The fields returned are:
  * `estimated_distance_from_head` This value does not always appear, when it does, it is the number of tasks on the done list, beyond the end of the current data set.
  * `changes` A list of records of items which have changed. This may contain more data about the item and change in the future.
  * `next_token` The token which, when used on a subsequent call will return the batch of changes following the ones given in the `changes` list.
  * `do_sleep_before_returning` A boolean which advises the caller to either take a break before the next call to the endpoint (because this data is very near the most recent possible), or if there is still much more change data to be consumed after this batch.

The api supports two other starting modes.

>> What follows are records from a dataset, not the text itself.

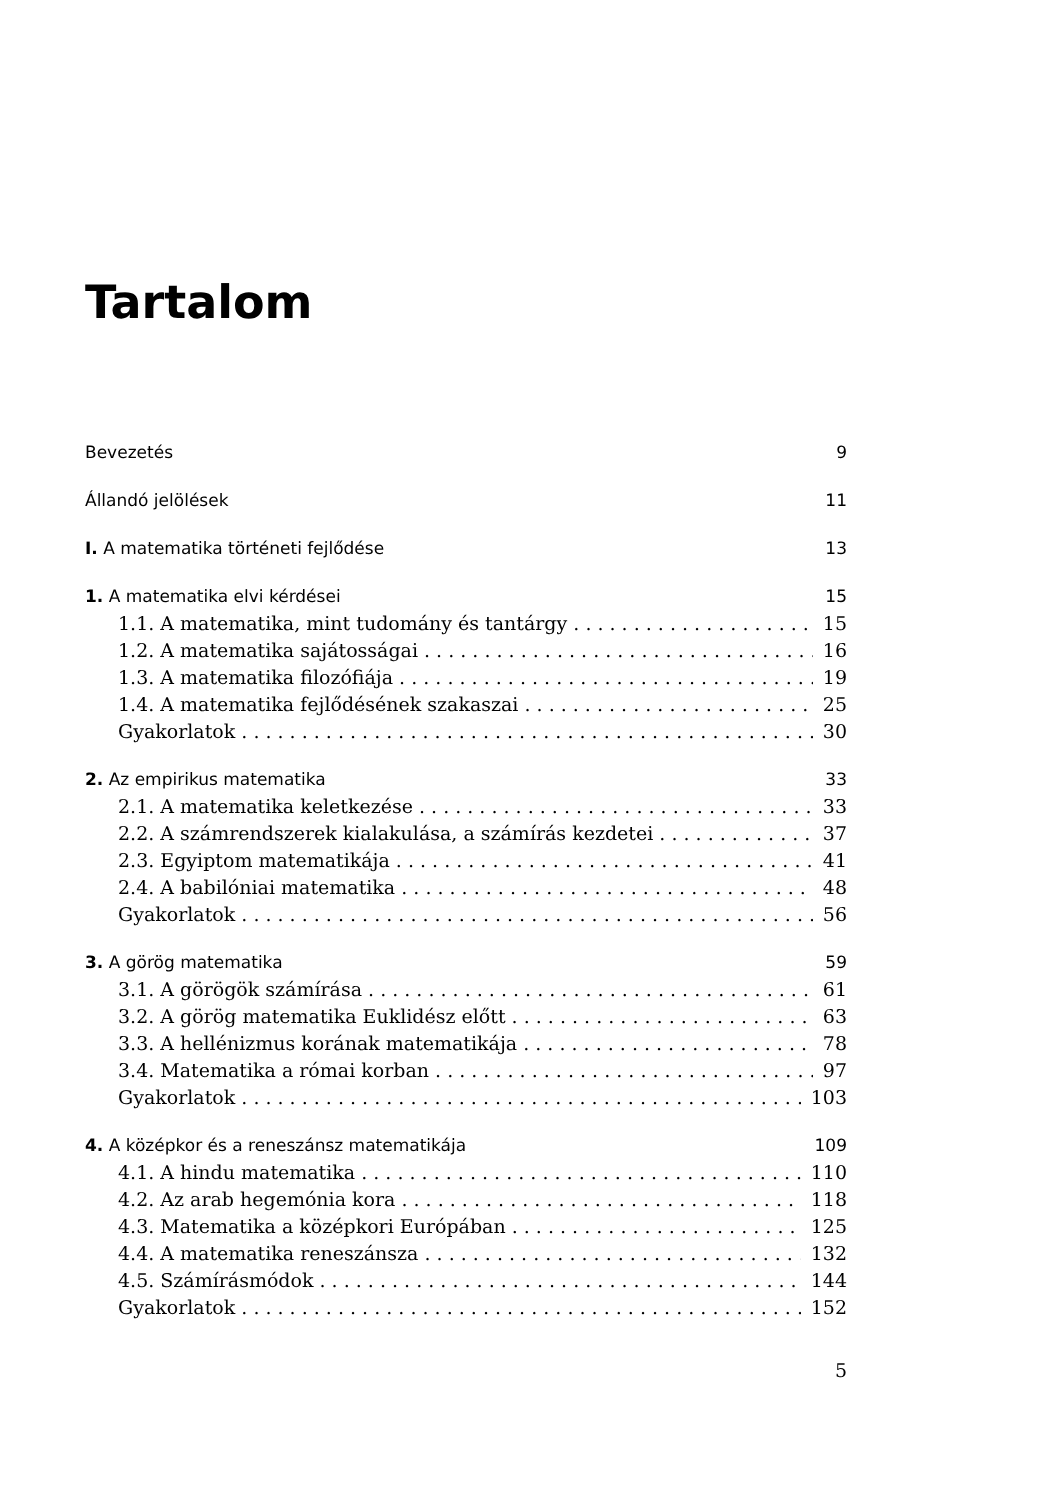Tartalom
Bevezetés 9
Állandó jelölések 11
I. A matematika történeti fejlődése 13
1. A matematika elvi kérdései 15
1.1. A matematika, mint tudomány és tantárgy 15
1.2. A matematika sajátosságai 16
1.3. A matematika filozófiája 19
1.4. A matematika fejlődésének szakaszai 25
Gyakorlatok 30
2. Az empirikus matematika 33
2.1. A matematika keletkezése 33
2.2. A számrendszerek kialakulása, a számírás kezdetei 37
2.3. Egyiptom matematikája 41
2.4. A babilóniai matematika 48
Gyakorlatok 56
3. A görög matematika 59
3.1. A görögök számírása 61
3.2. A görög matematika Euklidész előtt 63
3.3. A hellénizmus korának matematikája 78
3.4. Matematika a római korban 97
Gyakorlatok 103
4. A középkor és a reneszánsz matematikája 109
4.1. A hindu matematika 110
4.2. Az arab hegemónia kora 118
4.3. Matematika a középkori Európában 125
4.4. A matematika reneszánsza 132
4.5. Számírásmódok 144
Gyakorlatok 152
5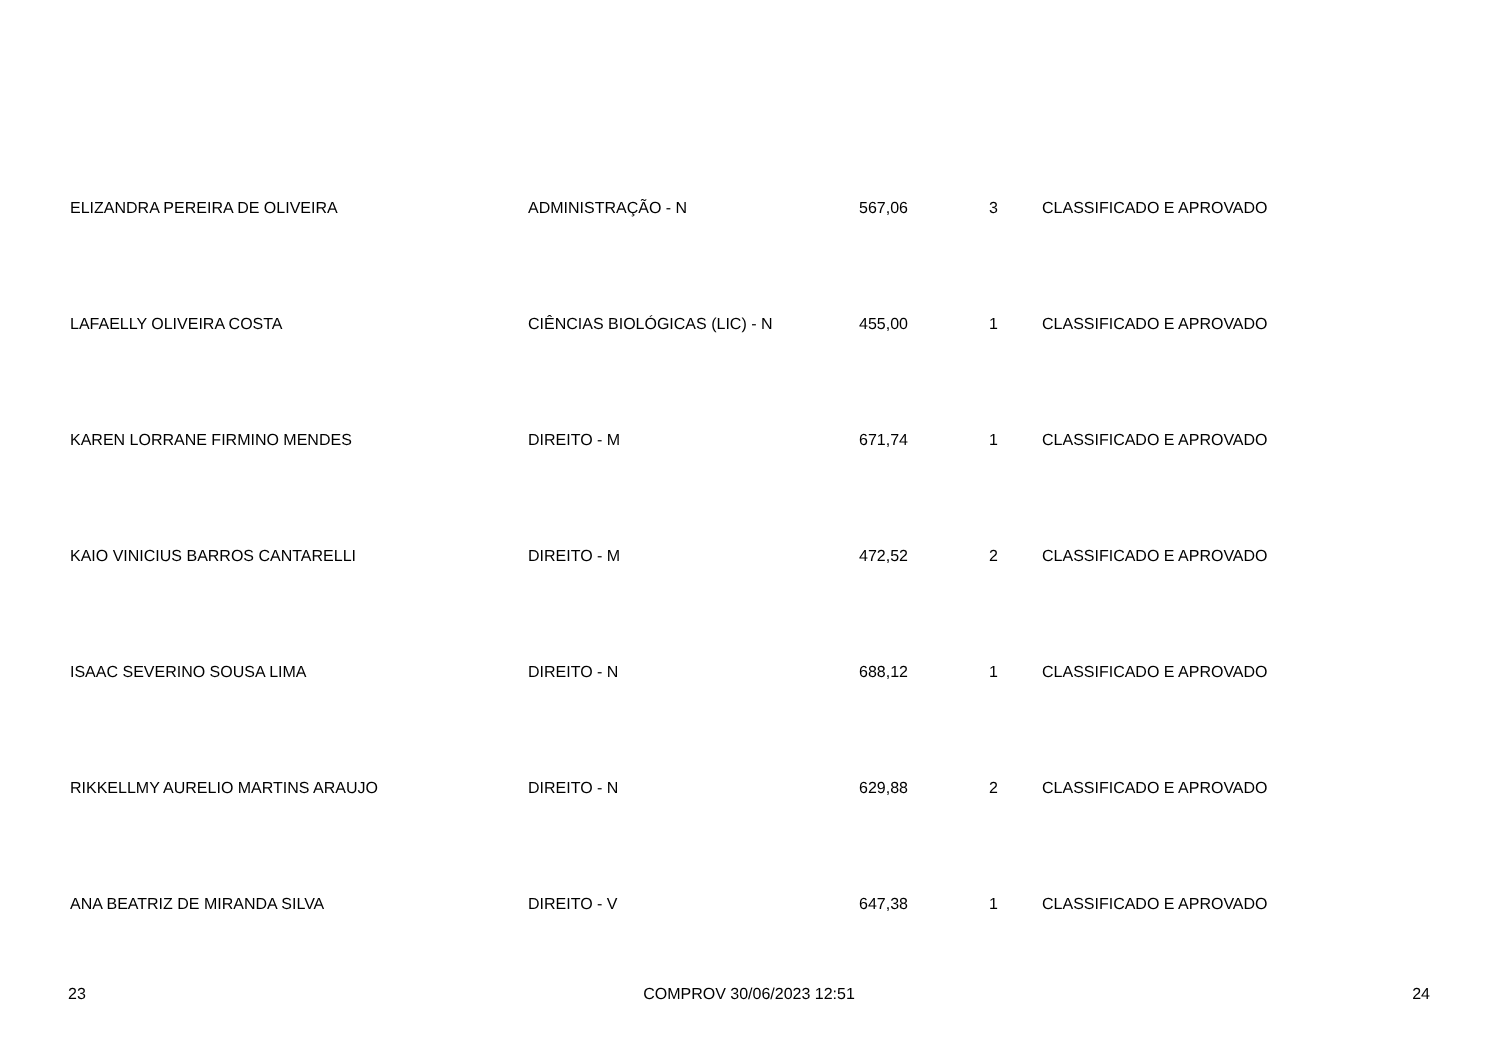| ELIZANDRA PEREIRA DE OLIVEIRA | ADMINISTRAÇÃO - N | 567,06 | 3 | CLASSIFICADO E APROVADO |
| LAFAELLY OLIVEIRA COSTA | CIÊNCIAS BIOLÓGICAS (LIC) - N | 455,00 | 1 | CLASSIFICADO E APROVADO |
| KAREN LORRANE FIRMINO MENDES | DIREITO - M | 671,74 | 1 | CLASSIFICADO E APROVADO |
| KAIO VINICIUS BARROS CANTARELLI | DIREITO - M | 472,52 | 2 | CLASSIFICADO E APROVADO |
| ISAAC SEVERINO SOUSA LIMA | DIREITO - N | 688,12 | 1 | CLASSIFICADO E APROVADO |
| RIKKELLMY AURELIO MARTINS ARAUJO | DIREITO - N | 629,88 | 2 | CLASSIFICADO E APROVADO |
| ANA BEATRIZ DE MIRANDA SILVA | DIREITO - V | 647,38 | 1 | CLASSIFICADO E APROVADO |
23 COMPROV 30/06/2023 12:51 24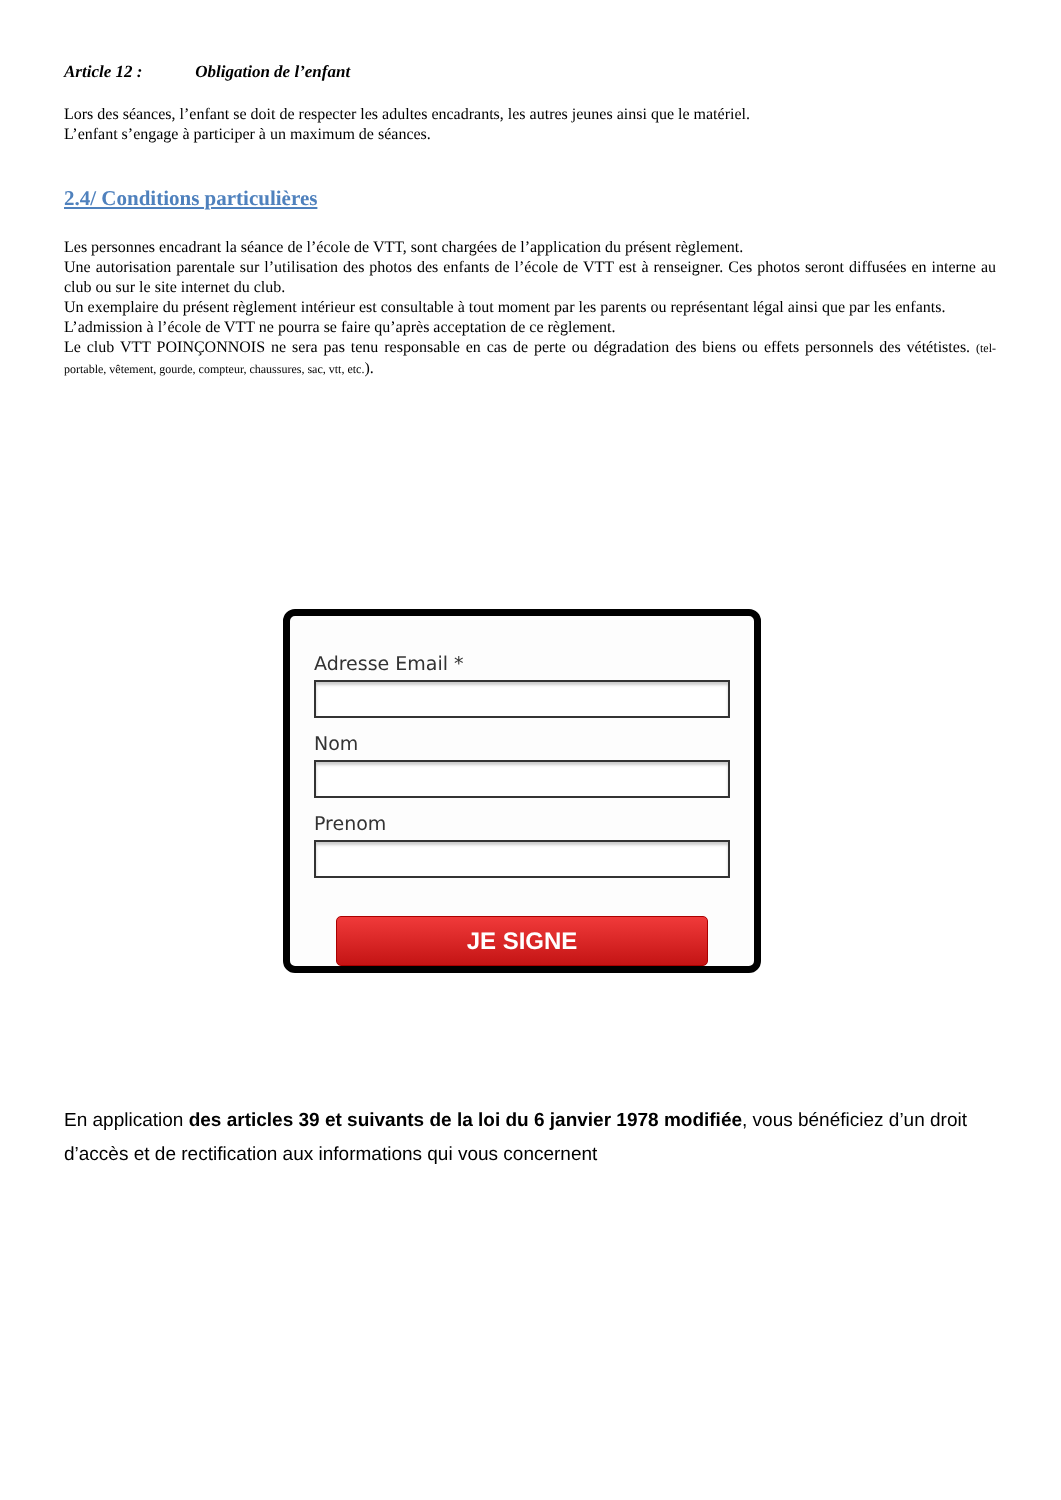Article 12 : Obligation de l’enfant
Lors des séances, l’enfant se doit de respecter les adultes encadrants, les autres jeunes ainsi que le matériel.
L’enfant s’engage à participer à un maximum de séances.
2.4/ Conditions particulières
Les personnes encadrant la séance de l’école de VTT, sont chargées de l’application du présent règlement.
Une autorisation parentale sur l’utilisation des photos des enfants de l’école de VTT est à renseigner. Ces photos seront diffusées en interne au club ou sur le site internet du club.
Un exemplaire du présent règlement intérieur est consultable à tout moment par les parents ou représentant légal ainsi que par les enfants.
L’admission à l’école de VTT ne pourra se faire qu’après acceptation de ce règlement.
Le club VTT POINÇONNOIS ne sera pas tenu responsable en cas de perte ou dégradation des biens ou effets personnels des vététistes. (tel-portable, vêtement, gourde, compteur, chaussures, sac, vtt, etc.).
Adresse Email *
Nom
Prenom
JE SIGNE
En application des articles 39 et suivants de la loi du 6 janvier 1978 modifiée, vous bénéficiez d’un droit d’accès et de rectification aux informations qui vous concernent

## Starting from a date, see changes made after midnight on that UTC day
```
curl --data-urlencode access="$ACCESS" --data-urlencode secret="$SECRET" \
    --data-urlencode start_date=20170401
    https://be-api.us.archive.org/changes/v1 | jq .

```

Returns:
```javascript
{
  "estimated_distance_from_head": 90828632,
  "do_sleep_before_returning": false,
  "changes": [
    {
      "identifier": "in.ernet.dli.2015.550031"
    },
...
    {
      "identifier": "jamaica-gleaner.com-20160320-230158"
    }
  ],
  "next_token": "eyJmaW5pc2hlZF9tYXJrZXIiOjQ0MTQ1Mjc2Nn0="
}
```

To fetch more results, make a request using the `next_token`, like so:
```
curl --data-urlencode access="$ACCESS" --data-urlencode secret="$SECRET" \
    --data-urlencode token="eyJmaW5pc2hlZF9tYXJrZXIiOjQ0MTQ1Mjc2Nn0=" \
    https://be-api.us.archive.org/changes/v1 | jq .

```

Returns:
```javascript
{
  "estimated_distance_from_head": 90779995,
  "do_sleep_before_returning": false,
  "changes": [
    {
      "identifier": "china.org.cn-20170101-092922"
    },
...
    {
      "identifier": "GurudevQuotes"
    }
  ],
  "next_token": "eyJmaW5pc2hlZF9tYXJrZXIiOjQ0MTUwMjc2Nn0="
}

```

## Starting from nothing, load all the identifiers, then pick up changes

This API supports a cold start mode where all items are dumped out, then changes since the full item dump time are sent.
This is done by setting `start_date` to `0`.

For example:
```
curl --data-urlencode access="$ACCESS" --data-urlencode secret="$SECRET" \
    --data-urlencode start_date=0
    https://be-api.us.archive.org/changes/v1 | jq .

```

Returns:
```javascript
{
  "do_sleep_before_returning": false,
  "changes": [
    {
      "identifier": "0----------"
    },
...
    {
      "identifier": "008MRAnonymous"
    }
  ],
  "next_token": "eyJmaW5pc2hlZF9tYXJrZXIiOiI1MzIyODQzOTAiLCJzY2FuX3N0YXJ0IjoiMDA4TVJBbm9ueW1vdXMifQ=="
}
```

Continuing calls with `token` set to `next_token` will eventually return all changes up until the present.